2. Academic standards sit prominently at the top of the scale table. This is THE play if you believe in scalable ideas that impact academic achievement for 50M students. I’m an unapologetic supporter of rigorous academic standards, but even I found it eye-opening to see standards stick out so prominently on this list.
3. Technology allows us to reach a lot of students very quickly relative to other education ideas which can often take decades. Khan Academy, Class Dojo and Edmodo went viral by going straight to teachers and students. This strategy may get harder as stricter privacy requirements require more institutional approvals for edtech to reach classrooms.

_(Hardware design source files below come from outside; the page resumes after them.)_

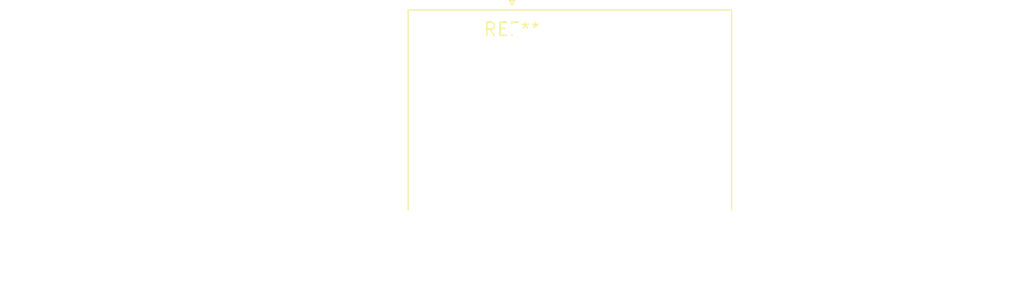
<source format=kicad_pcb>
(kicad_pcb (version 20240108) (generator pcbnew)

  (general
    (thickness 1.6)
  )

  (paper "A4")
  (layers
    (0 "F.Cu" signal)
    (31 "B.Cu" signal)
    (32 "B.Adhes" user "B.Adhesive")
    (33 "F.Adhes" user "F.Adhesive")
    (34 "B.Paste" user)
    (35 "F.Paste" user)
    (36 "B.SilkS" user "B.Silkscreen")
    (37 "F.SilkS" user "F.Silkscreen")
    (38 "B.Mask" user)
    (39 "F.Mask" user)
    (40 "Dwgs.User" user "User.Drawings")
    (41 "Cmts.User" user "User.Comments")
    (42 "Eco1.User" user "User.Eco1")
    (43 "Eco2.User" user "User.Eco2")
    (44 "Edge.Cuts" user)
    (45 "Margin" user)
    (46 "B.CrtYd" user "B.Courtyard")
    (47 "F.CrtYd" user "F.Courtyard")
    (48 "B.Fab" user)
    (49 "F.Fab" user)
    (50 "User.1" user)
    (51 "User.2" user)
    (52 "User.3" user)
    (53 "User.4" user)
    (54 "User.5" user)
    (55 "User.6" user)
    (56 "User.7" user)
    (57 "User.8" user)
    (58 "User.9" user)
  )

  (setup
    (pad_to_mask_clearance 0)
    (pcbplotparams
      (layerselection 0x00010fc_ffffffff)
      (plot_on_all_layers_selection 0x0000000_00000000)
      (disableapertmacros false)
      (usegerberextensions false)
      (usegerberattributes false)
      (usegerberadvancedattributes false)
      (creategerberjobfile false)
      (dashed_line_dash_ratio 12.000000)
      (dashed_line_gap_ratio 3.000000)
      (svgprecision 4)
      (plotframeref false)
      (viasonmask false)
      (mode 1)
      (useauxorigin false)
      (hpglpennumber 1)
      (hpglpenspeed 20)
      (hpglpendiameter 15.000000)
      (dxfpolygonmode false)
      (dxfimperialunits false)
      (dxfusepcbnewfont false)
      (psnegative false)
      (psa4output false)
      (plotreference false)
      (plotvalue false)
      (plotinvisibletext false)
      (sketchpadsonfab false)
      (subtractmaskfromsilk false)
      (outputformat 1)
      (mirror false)
      (drillshape 1)
      (scaleselection 1)
      (outputdirectory "")
    )
  )

  (net 0 "")

  (footprint "DSUB-9_Male_Horizontal_P2.77x2.84mm_EdgePinOffset14.56mm_Housed_MountingHolesOffset8.20mm" (layer "F.Cu") (at 0 0))

)

</source>
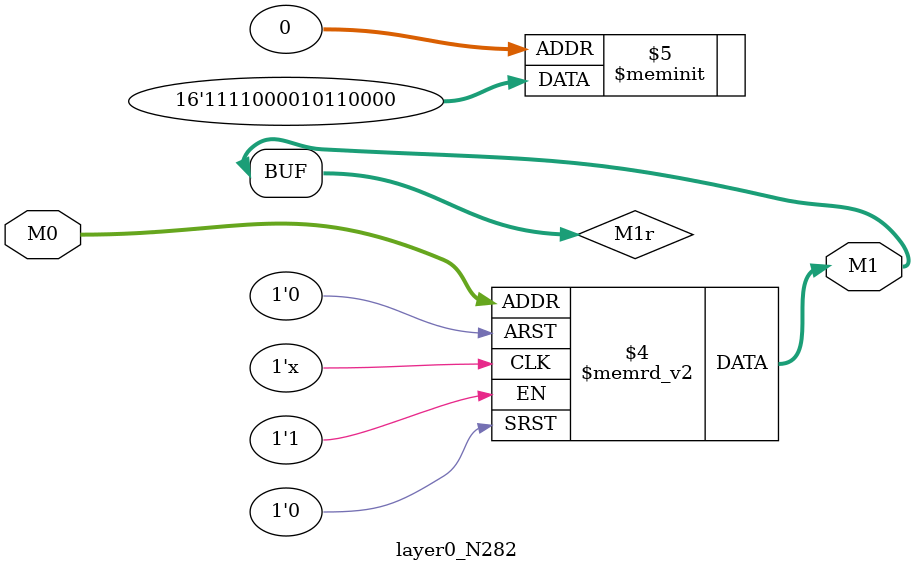
<source format=v>
module layer0_N282 ( input [2:0] M0, output [1:0] M1 );

	(*rom_style = "distributed" *) reg [1:0] M1r;
	assign M1 = M1r;
	always @ (M0) begin
		case (M0)
			3'b000: M1r = 2'b00;
			3'b100: M1r = 2'b00;
			3'b010: M1r = 2'b11;
			3'b110: M1r = 2'b11;
			3'b001: M1r = 2'b00;
			3'b101: M1r = 2'b00;
			3'b011: M1r = 2'b10;
			3'b111: M1r = 2'b11;

		endcase
	end
endmodule

</source>
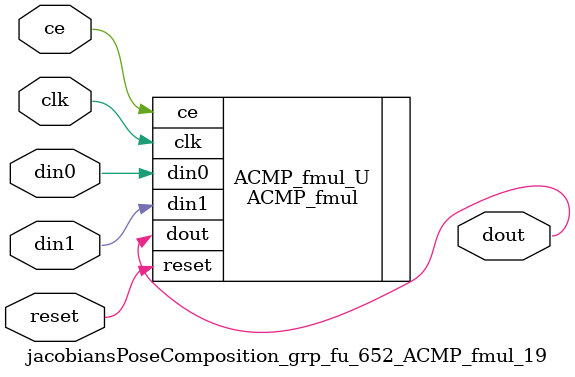
<source format=v>

`timescale 1 ns / 1 ps
module jacobiansPoseComposition_grp_fu_652_ACMP_fmul_19(
    clk,
    reset,
    ce,
    din0,
    din1,
    dout);

parameter ID = 32'd1;
parameter NUM_STAGE = 32'd1;
parameter din0_WIDTH = 32'd1;
parameter din1_WIDTH = 32'd1;
parameter dout_WIDTH = 32'd1;
input clk;
input reset;
input ce;
input[din0_WIDTH - 1:0] din0;
input[din1_WIDTH - 1:0] din1;
output[dout_WIDTH - 1:0] dout;



ACMP_fmul #(
.ID( ID ),
.NUM_STAGE( 4 ),
.din0_WIDTH( din0_WIDTH ),
.din1_WIDTH( din1_WIDTH ),
.dout_WIDTH( dout_WIDTH ))
ACMP_fmul_U(
    .clk( clk ),
    .reset( reset ),
    .ce( ce ),
    .din0( din0 ),
    .din1( din1 ),
    .dout( dout ));

endmodule

</source>
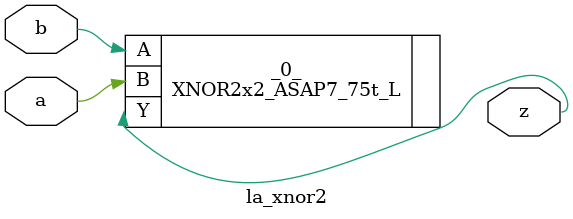
<source format=v>
/* Generated by Yosys 0.37 (git sha1 a5c7f69ed, clang 14.0.0-1ubuntu1.1 -fPIC -Os) */

module la_xnor2(a, b, z);
  input a;
  wire a;
  input b;
  wire b;
  output z;
  wire z;
  XNOR2x2_ASAP7_75t_L _0_ (
    .A(b),
    .B(a),
    .Y(z)
  );
endmodule

</source>
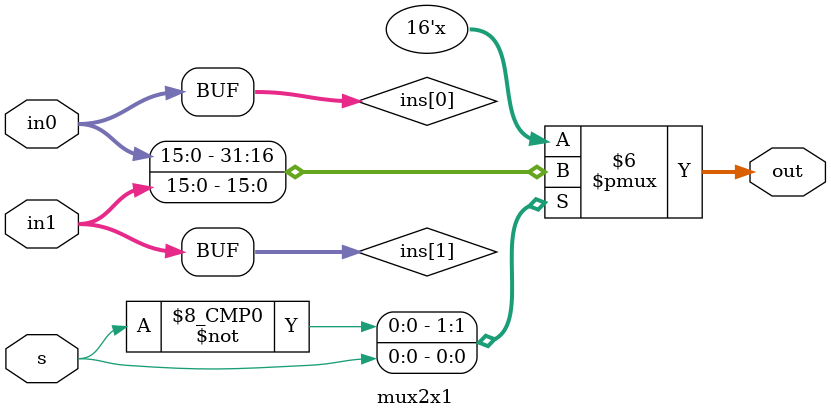
<source format=v>

module mux2x1 #
(
  parameter WIDTH = 16
)
(
  input [WIDTH-1:0] in0,
  input [WIDTH-1:0] in1,
  input [1-1:0] s,
  output [WIDTH-1:0] out
);

  wire [WIDTH-1:0] ins [0:2-1];
  assign ins[0] = in0;
  assign ins[1] = in1;
  assign out = ins[s];

endmodule

</source>
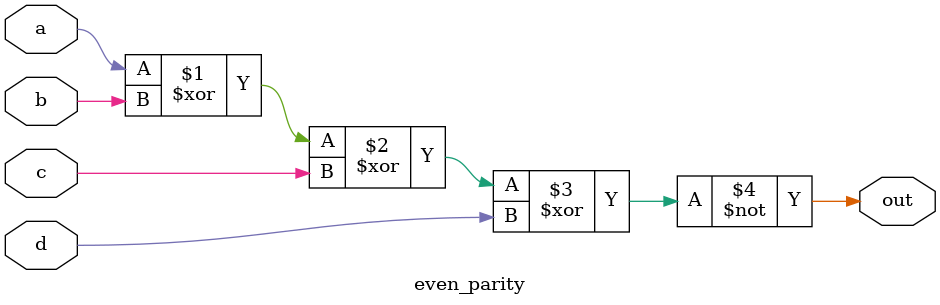
<source format=v>
`timescale 1ns / 1ps


module even_parity(
    input a,b,c,d,
    output out
);
assign out = ~(a ^ b ^ c ^ d);
endmodule
</source>
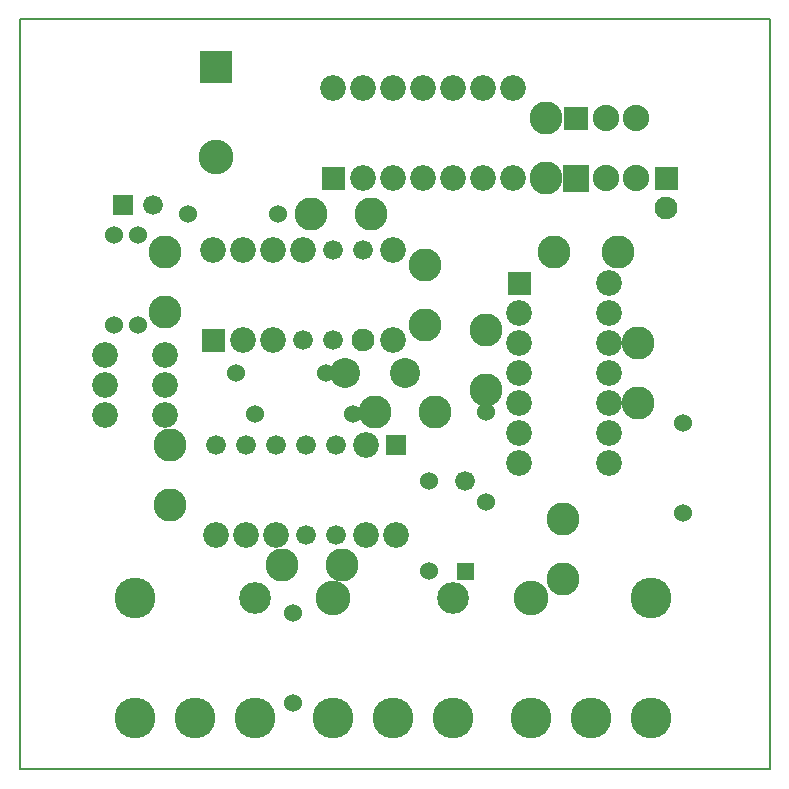
<source format=gbs>
G04 start of page 8 for group -4062 idx -4062 *
G04 Title: (unknown), soldermask *
G04 Creator: pcb 4.0.2 *
G04 CreationDate: Mon Dec  4 09:33:05 2017 UTC *
G04 For: janik *
G04 Format: Gerber/RS-274X *
G04 PCB-Dimensions (mm): 63.50 63.50 *
G04 PCB-Coordinate-Origin: lower left *
%MOMM*%
%FSLAX43Y43*%
%LNGBS*%
%ADD103C,2.692*%
%ADD102C,1.930*%
%ADD101C,2.235*%
%ADD100C,2.946*%
%ADD99C,3.454*%
%ADD98C,2.540*%
%ADD97C,1.676*%
%ADD96C,1.524*%
%ADD95C,0.002*%
%ADD94C,2.184*%
%ADD93C,2.794*%
%ADD92C,0.152*%
G54D92*X0Y63500D02*Y0D01*
X63500D01*
Y63500D01*
X0D01*
G54D93*X52324Y30988D03*
Y36068D03*
G54D94*X49911Y30988D03*
Y33528D03*
Y36068D03*
Y38608D03*
G54D93*X50673Y43815D03*
G54D94*X49911Y41148D03*
G54D93*X45212Y43815D03*
G54D95*G36*
X41326Y42113D02*Y40183D01*
X43256D01*
Y42113D01*
X41326D01*
G37*
G54D94*X42291Y38608D03*
Y36068D03*
Y33528D03*
Y30988D03*
G54D93*X39497Y37211D03*
G54D96*Y22606D03*
G54D97*X37719Y24384D03*
G54D96*X34671D03*
G54D95*G36*
X31039Y28270D02*Y26594D01*
X32715D01*
Y28270D01*
X31039D01*
G37*
G54D98*X32639Y33528D03*
G54D93*X35179Y30226D03*
G54D95*G36*
X25578Y51003D02*Y49073D01*
X27508D01*
Y51003D01*
X25578D01*
G37*
G54D94*X29083Y50038D03*
X31623D03*
X34163D03*
X36703D03*
X39243D03*
G54D96*X56134Y29337D03*
Y21717D03*
G54D93*X45974Y21209D03*
Y16129D03*
G54D99*X53467Y4318D03*
X48387D03*
X43307D03*
X53467Y14478D03*
G54D100*X43307D03*
G54D94*X42291Y28448D03*
Y25908D03*
X49911D03*
Y28448D03*
G54D95*G36*
X53772Y51003D02*Y49073D01*
X55702D01*
Y51003D01*
X53772D01*
G37*
G54D101*X49657Y50038D03*
X52197D03*
G54D102*X54737Y47498D03*
G54D95*G36*
X46126Y56109D02*Y54127D01*
X48108D01*
Y56109D01*
X46126D01*
G37*
G54D101*X49657Y55118D03*
X52197D03*
G54D95*G36*
X45999Y51156D02*Y48920D01*
X48235D01*
Y51156D01*
X45999D01*
G37*
G54D93*X44577Y55118D03*
Y50038D03*
G54D94*X41783D03*
Y57658D03*
X39243D03*
X36703D03*
X34163D03*
X31623D03*
X29083D03*
X26543D03*
X24003Y43942D03*
X21463D03*
X18923D03*
X16383D03*
G54D95*G36*
X7925Y48590D02*Y46914D01*
X9601D01*
Y48590D01*
X7925D01*
G37*
G54D97*X11303Y47752D03*
G54D96*X8001Y45212D03*
X10033D03*
X14224Y46990D03*
G54D95*G36*
X15291Y60782D02*Y58090D01*
X17983D01*
Y60782D01*
X15291D01*
G37*
G54D100*X16637Y51816D03*
G54D93*X12319Y43815D03*
G54D96*X21844Y46990D03*
G54D97*X24003Y36322D03*
X26543D03*
G54D102*X29083D03*
G54D94*X31623D03*
Y43942D03*
G54D97*X29083D03*
G54D93*X29718Y46990D03*
G54D97*X26543Y43942D03*
G54D93*X24638Y46990D03*
X34290Y42672D03*
Y37592D03*
G54D95*G36*
X15418Y37287D02*Y35357D01*
X17348D01*
Y37287D01*
X15418D01*
G37*
G54D94*X18923Y36322D03*
X21463D03*
G54D93*X12700Y22352D03*
Y27432D03*
G54D94*X12319Y32512D03*
Y35052D03*
G54D96*X8001Y37592D03*
X10033D03*
G54D94*X7239Y35052D03*
Y32512D03*
Y29972D03*
G54D93*X12319Y38735D03*
G54D95*G36*
X37008Y17475D02*Y16053D01*
X38430D01*
Y17475D01*
X37008D01*
G37*
G54D96*X34671Y16764D03*
G54D103*X36703Y14478D03*
G54D99*Y4318D03*
X31623D03*
X19939D03*
X14859D03*
X9779D03*
X26543D03*
G54D100*Y14478D03*
G54D103*X19939D03*
G54D99*X9779D03*
G54D96*X23114Y13208D03*
Y5588D03*
G54D93*X22225Y17272D03*
X27305D03*
X39497Y32131D03*
G54D96*Y30226D03*
G54D93*X30099D03*
G54D94*X29337Y27432D03*
G54D97*X24257Y19812D03*
X26797D03*
G54D94*X29337D03*
X31877D03*
G54D96*X28194Y30099D03*
G54D97*X26797Y27432D03*
G54D98*X27559Y33528D03*
G54D97*X24257Y27432D03*
X21717D03*
X19177D03*
X16637D03*
G54D94*Y19812D03*
X19177D03*
X21717D03*
X12319Y29972D03*
G54D96*X18288Y33528D03*
X25908D03*
X19939Y30099D03*
M02*

</source>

4. Bigger is not necessarily better. Success Academies is doing earth-shattering work with its 6,700 students (90% minority / 82% FRL) in NYC--69% of its students scored advanced in math on the latest NY state exams--double the rate of NYC students who simply passed. And the school network is scaling rapidly: Success doubled the number of students it serves over the last two years. The average American school district has approximately 3,000 students, so proving that a 6,700 student urban school district can be high-performing is an important achievement. Similarly, KIPP now serves 58,000 students across the country, an important proof point for larger school systems. It can take decades to grow great organizations, and many of those changing education for the better are playing the long game.
5. Brett Peiser, CEO of Uncommon Schools, is fond of saying that great schools are made up of one hundred 1% solutions. Maybe scale in education is less about spreading isolated practices and more about supporting the growth of high-performing organizations who do an exceptional job assembling their own set of 1% solutions.
Scale is not good or bad, per se. But we could be more precise about what we mean, what we value and the impact we desire when we ask the inevitable question of what scales in K-12 schools.